(INSTRUCTION 1): In the dialogue excerpt, what did the speaker who thought "book contract" expect it to lead to? Answer in one to three sentences.
(INSTRUCTION 2): Output the part of the dialogue excerpt that opens with the words containing "That's just great." and closes with "day after day.".

[Start SELECTED TEXT]

And we live in Long Island City
and she's, like, older.

  
It's mortifying.

  
But on the bright side, more stew for us.

  
Just for once, could you not
look on the bright side?

  
Yeah. Well, it's not the end of the world.

  
I thought, I really did think, I just did.
I thought "book contract."

  
Me, Judith Jones, happily ever after.

  
And then we'd have a little money

  
and we wouldn't live over a pizzeria
for the rest of our lives.

  
How am I gonna explain this?

  
My readers are gonna be really upset.
They were so into it.

  
- Your readers are gonna be really upset.
- I never should've told everyone.

  
They'll live.

  
Somehow,

  
your readers will live.

  
- Is it bland?
- Not anymore.

  
Thank you for telling me that.

  
You almost let me feed Judith Jones
bland boeuf bourguignon.

  
This is a nightmare.
I told everyone she was coming.

  
They will survive.

  
And when this year's over,
and I cannot wait until it is,

  
your readers will somehow
get on with their lives.

  
- And I won't, is that what you're saying?
- I don't know. I have no idea.

  
I mean, what's gonna happen when
you're no longer the center of the universe?

  
That's just great.

  
I am finally totally engaged in something.

  
Okay, maybe I'm being a little narcissistic.

  
A little? On a scale of 10?

  
Okay, a 9.3. But what do you think a blog is?
It's me, me, me day after day.

  
I thought it'd be fun. How stupid is that?

  
It just turns out to be a lot of
what you call "meltdowns,"

  
but they don't feel like meltdowns.

  
They feel like I'm living with
a totally self-absorbed person

  
who writes this stuff
for a bunch of complete strangers.

  
And it's supposed to be a big adventure,
but it's not.

  
It's our life. It's our marriage.

  
And, here, in this room, it doesn't
feel like an adventure, it feels like shit.

  
- It was your idea!
- I know, I'm so sorry.

  
What the hell was I thinking?

[End SELECTED TEXT]
[Start ENTRIES SUPPLIED]

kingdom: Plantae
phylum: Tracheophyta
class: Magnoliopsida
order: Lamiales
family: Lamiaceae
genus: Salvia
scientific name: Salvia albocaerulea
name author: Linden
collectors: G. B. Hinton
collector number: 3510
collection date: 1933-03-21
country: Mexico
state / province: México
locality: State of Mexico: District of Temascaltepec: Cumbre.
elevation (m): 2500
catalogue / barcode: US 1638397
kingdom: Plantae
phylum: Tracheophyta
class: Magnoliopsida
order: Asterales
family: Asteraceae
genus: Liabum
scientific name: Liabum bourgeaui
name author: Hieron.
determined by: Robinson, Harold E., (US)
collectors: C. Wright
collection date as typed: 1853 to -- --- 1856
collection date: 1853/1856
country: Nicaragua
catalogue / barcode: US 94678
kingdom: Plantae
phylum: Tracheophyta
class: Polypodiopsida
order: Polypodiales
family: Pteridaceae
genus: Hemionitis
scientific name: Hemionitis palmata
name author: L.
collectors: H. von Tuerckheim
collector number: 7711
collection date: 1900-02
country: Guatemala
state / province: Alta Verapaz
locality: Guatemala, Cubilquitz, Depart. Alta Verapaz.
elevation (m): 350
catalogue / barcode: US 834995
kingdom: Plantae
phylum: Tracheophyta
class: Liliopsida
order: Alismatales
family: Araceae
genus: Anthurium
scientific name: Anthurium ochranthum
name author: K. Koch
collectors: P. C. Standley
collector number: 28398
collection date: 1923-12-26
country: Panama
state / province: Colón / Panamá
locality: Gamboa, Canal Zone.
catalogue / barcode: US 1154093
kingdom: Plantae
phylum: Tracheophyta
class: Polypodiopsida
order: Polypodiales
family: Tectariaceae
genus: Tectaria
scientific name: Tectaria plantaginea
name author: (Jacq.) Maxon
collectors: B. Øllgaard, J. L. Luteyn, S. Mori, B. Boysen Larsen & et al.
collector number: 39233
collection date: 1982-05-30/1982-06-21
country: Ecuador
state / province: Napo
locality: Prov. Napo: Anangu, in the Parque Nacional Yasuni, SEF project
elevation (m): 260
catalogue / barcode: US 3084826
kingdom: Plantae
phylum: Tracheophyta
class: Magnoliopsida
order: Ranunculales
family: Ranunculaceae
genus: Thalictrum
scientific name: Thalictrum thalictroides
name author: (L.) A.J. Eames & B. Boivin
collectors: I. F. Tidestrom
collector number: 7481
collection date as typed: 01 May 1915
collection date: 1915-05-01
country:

[End ENTRIES SUPPLIED]

(TASK RESULT 1): The speaker expected a book contract to bring in a little money. Then they would no longer have to live over a pizzeria for the rest of their lives.

(TASK RESULT 2):
That's just great.

  
I am finally totally engaged in something.

  
Okay, maybe I'm being a little narcissistic.

  
A little? On a scale of 10?

  
Okay, a 9.3. But what do you think a blog is?
It's me, me, me day after day.